Anleger erwarten Zinssenkung durch die Europäische Zentralbank
Die europäische Investmentlandschaft blickt gespannt auf die nächste Woche, wenn die Europäische Zentralbank (EZB) voraussichtlich ihren Leitzins senken wird. Nachdem die EZB im Juni von ihrem Rekordhoch von 4 Prozent den Zinssatz gesenkt hatte, blieb ein weiterer Schritt im Juli aus, da die Inflation im Dienstleistungssektor mit über 4 Prozent ein Anliegen darstellte. Der Swaps-Markt hat nun jedoch eine Senkung auf 3,5 Prozent bei der Sitzung am Donnerstag vollständig eingepreist.
Seit der letzten Sitzung der EZB ist die Inflation im August auf ein Zweijahrestief von 2,2 Prozent gefallen, mit größeren als erwarteten Rückgängen in Deutschland und Spanien. Dennoch stieg die Inflation im Dienstleistungssektor der Eurozone auf 4,2 Prozent an, was einige Ökonomen auf die Auswirkungen der Olympischen Spiele in Paris zurückführen.
"Mit den neuesten Inflationsdaten aus der Eurozone ist eine Zinssenkung bei der nächsten Sitzung der Europäischen Zentralbank fast sicher geworden", erklärte Carsten Brzeski, globaler Leiter des Makroteams bei ING. Er argumentierte, dass die EZB angesichts der näher rückenden Inflationsrate von 2 Prozent und stabiler längerfristiger Inflationsprognosen genügend Gründe habe, den restriktiven Kurs der Geldpolitik weiter zu lockern.

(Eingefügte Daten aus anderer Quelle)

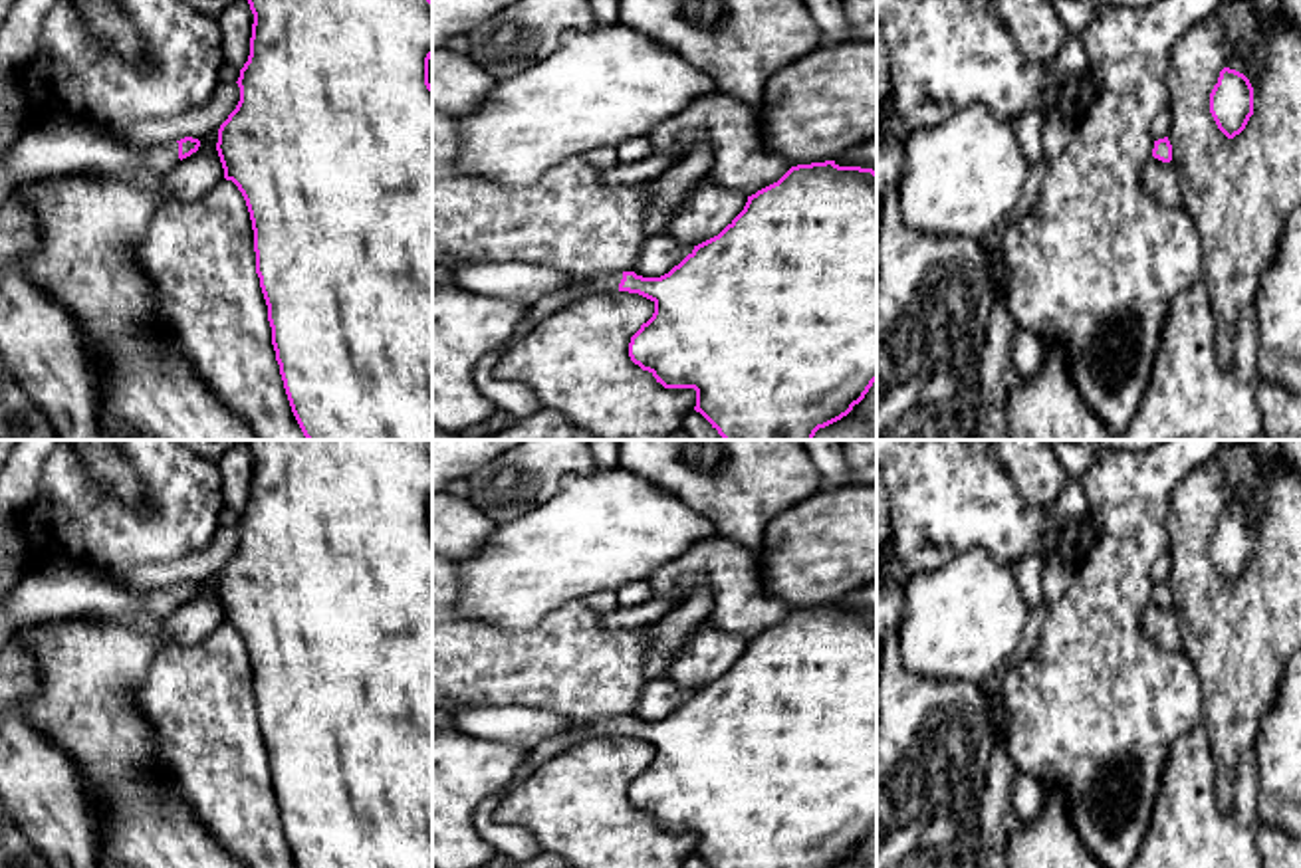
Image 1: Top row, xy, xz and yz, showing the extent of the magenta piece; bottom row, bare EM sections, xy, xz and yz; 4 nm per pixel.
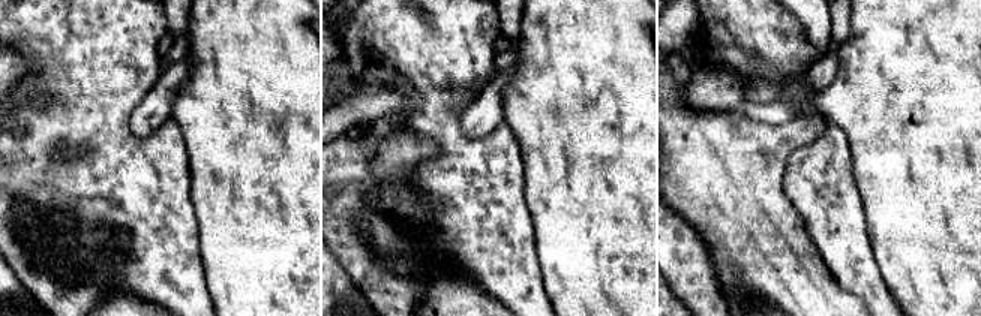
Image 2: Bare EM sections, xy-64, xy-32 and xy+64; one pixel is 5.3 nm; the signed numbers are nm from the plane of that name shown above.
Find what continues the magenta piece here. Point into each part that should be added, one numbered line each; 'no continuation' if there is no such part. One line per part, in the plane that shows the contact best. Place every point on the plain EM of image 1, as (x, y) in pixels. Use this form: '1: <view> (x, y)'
1: xy (163, 601)

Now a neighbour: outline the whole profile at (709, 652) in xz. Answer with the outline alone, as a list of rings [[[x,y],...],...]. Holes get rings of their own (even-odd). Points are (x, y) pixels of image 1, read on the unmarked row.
[[[700,624],[672,660],[670,678],[678,688],[698,690],[718,680],[744,654],[748,638]]]

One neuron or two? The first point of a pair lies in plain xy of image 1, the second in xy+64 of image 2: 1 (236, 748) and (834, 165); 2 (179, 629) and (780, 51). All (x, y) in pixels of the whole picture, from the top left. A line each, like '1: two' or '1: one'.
1: one
2: two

Philip Lane, Chefökonom der EZB, hatte bereits letzten Monat weitere Senkungen in Aussicht gestellt und gewarnt, dass "zu hohe Zinsen für zu lange Zeit eine chronisch unter dem Zielwert bleibende Inflation über den mittelfristigen Zeitraum hinweg ergeben würden".
Anleger werden die Ankündigung und die begleitende Pressekonferenz aufmerksam verfolgen, um Hinweise auf die langfristige Inflationsperspektive der Geldpolitiker zu erhalten. Der Markt ist derzeit uneins, ob die EZB im Oktober eine dritte Zinssenkung in diesem Jahr vornehmen wird.

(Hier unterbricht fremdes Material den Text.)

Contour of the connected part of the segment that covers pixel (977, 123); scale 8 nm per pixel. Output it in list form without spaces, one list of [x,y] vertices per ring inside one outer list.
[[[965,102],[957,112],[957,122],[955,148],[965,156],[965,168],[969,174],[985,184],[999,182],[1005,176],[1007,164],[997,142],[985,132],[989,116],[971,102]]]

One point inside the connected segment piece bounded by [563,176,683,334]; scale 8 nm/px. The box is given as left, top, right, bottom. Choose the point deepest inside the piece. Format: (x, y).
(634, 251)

Parallel dazu wird auch die US-Inflationsentwicklung genau beobachtet, um Hinweise darauf zu erhalten, wie stark die Federal Reserve die Zinsen von ihren 23-Jahres-Hochs senken könnte. Die neuesten Daten vom US-Arbeitsmarkt, der im September eine bessere Beschäftigungslage als im Vormonat meldete, lenkten die Marktwetten auf eine Viertelpunkt-Senkung hin und von einer halben Punkt-Senkung ab.

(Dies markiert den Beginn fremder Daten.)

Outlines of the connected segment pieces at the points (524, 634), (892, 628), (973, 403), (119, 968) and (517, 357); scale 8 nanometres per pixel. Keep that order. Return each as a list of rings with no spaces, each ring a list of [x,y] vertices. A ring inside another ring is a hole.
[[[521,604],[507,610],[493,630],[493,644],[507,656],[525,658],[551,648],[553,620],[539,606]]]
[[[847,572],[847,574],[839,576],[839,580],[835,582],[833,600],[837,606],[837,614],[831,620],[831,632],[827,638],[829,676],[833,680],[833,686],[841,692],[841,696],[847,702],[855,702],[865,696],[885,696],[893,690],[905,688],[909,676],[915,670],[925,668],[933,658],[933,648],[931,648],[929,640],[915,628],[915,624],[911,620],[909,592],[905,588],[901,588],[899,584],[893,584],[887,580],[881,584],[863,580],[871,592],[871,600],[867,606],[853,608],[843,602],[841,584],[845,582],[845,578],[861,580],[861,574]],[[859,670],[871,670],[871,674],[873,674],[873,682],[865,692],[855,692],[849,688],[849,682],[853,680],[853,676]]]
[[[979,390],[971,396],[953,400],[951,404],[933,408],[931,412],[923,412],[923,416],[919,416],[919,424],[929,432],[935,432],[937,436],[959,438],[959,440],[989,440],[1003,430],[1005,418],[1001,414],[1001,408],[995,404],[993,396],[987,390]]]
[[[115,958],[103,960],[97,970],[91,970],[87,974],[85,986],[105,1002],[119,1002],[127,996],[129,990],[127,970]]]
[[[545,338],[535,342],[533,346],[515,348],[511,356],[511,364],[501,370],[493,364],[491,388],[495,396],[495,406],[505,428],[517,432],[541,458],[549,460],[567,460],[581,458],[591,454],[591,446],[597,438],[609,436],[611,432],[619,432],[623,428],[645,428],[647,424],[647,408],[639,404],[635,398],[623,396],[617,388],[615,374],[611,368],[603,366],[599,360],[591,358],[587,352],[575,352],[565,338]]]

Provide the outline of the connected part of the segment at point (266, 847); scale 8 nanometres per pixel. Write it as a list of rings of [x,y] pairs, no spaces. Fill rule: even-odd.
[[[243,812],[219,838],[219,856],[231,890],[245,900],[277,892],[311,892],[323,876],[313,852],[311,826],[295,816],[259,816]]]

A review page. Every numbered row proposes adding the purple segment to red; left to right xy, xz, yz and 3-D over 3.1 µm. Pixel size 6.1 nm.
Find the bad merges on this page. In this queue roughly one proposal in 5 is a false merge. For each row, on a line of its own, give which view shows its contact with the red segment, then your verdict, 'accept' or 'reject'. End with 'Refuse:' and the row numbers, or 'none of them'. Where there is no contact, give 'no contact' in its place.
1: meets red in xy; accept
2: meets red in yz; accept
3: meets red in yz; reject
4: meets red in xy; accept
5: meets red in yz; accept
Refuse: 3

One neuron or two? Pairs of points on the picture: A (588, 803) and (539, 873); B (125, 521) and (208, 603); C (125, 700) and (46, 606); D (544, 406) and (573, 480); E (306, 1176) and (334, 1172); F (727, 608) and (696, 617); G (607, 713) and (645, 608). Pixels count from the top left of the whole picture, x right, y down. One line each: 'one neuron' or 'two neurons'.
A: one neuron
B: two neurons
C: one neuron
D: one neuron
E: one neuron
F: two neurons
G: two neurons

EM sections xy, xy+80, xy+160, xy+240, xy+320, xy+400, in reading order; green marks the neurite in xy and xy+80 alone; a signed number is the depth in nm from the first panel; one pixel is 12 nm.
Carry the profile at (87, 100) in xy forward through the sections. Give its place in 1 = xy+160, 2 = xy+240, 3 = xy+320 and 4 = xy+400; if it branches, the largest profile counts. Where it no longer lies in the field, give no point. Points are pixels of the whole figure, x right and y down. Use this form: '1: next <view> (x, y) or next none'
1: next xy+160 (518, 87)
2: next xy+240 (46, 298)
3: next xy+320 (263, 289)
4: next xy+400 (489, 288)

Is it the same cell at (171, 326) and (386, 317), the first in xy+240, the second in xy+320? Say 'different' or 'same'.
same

Die Inflationszahlen für August, die am Mittwoch veröffentlicht werden, könnten mehr Klarheit schaffen. Erwartet wird ein Rückgang der Gesamtinflationsrate auf 2,6 Prozent von 2,9 Prozent im Vormonat. Sollte das Ergebnis niedriger als erwartet ausfallen könnte dies die Anleger dazu veranlassen, auf eine größere Zinssenkung zu setzen.
Ein Monat-zu-Monat-Kerndatenwert von 0,2 Prozent könnte der Fed freie Hand für ihre Entscheidungen lassen, so James Knightley, Chefökonom International bei ING, der für den nächsten Monat eine Zinssenkung um einen halben Punkt erwartet.
Investoren werden auch die britischen Lohnwachstumsdaten nächste Woche genau beobachten, um festzustellen, ob der Druck durch die Löhne nachgelassen hat und somit das Inflationswachstum verlangsamt werden könnte. Jüngste Arbeitsmarktdaten haben gemischte Signale ausgesendet, wobei die Arbeitslosenquote in den drei Monaten bis Juni sank, aber das Lohnwachstum sich verlangsamte.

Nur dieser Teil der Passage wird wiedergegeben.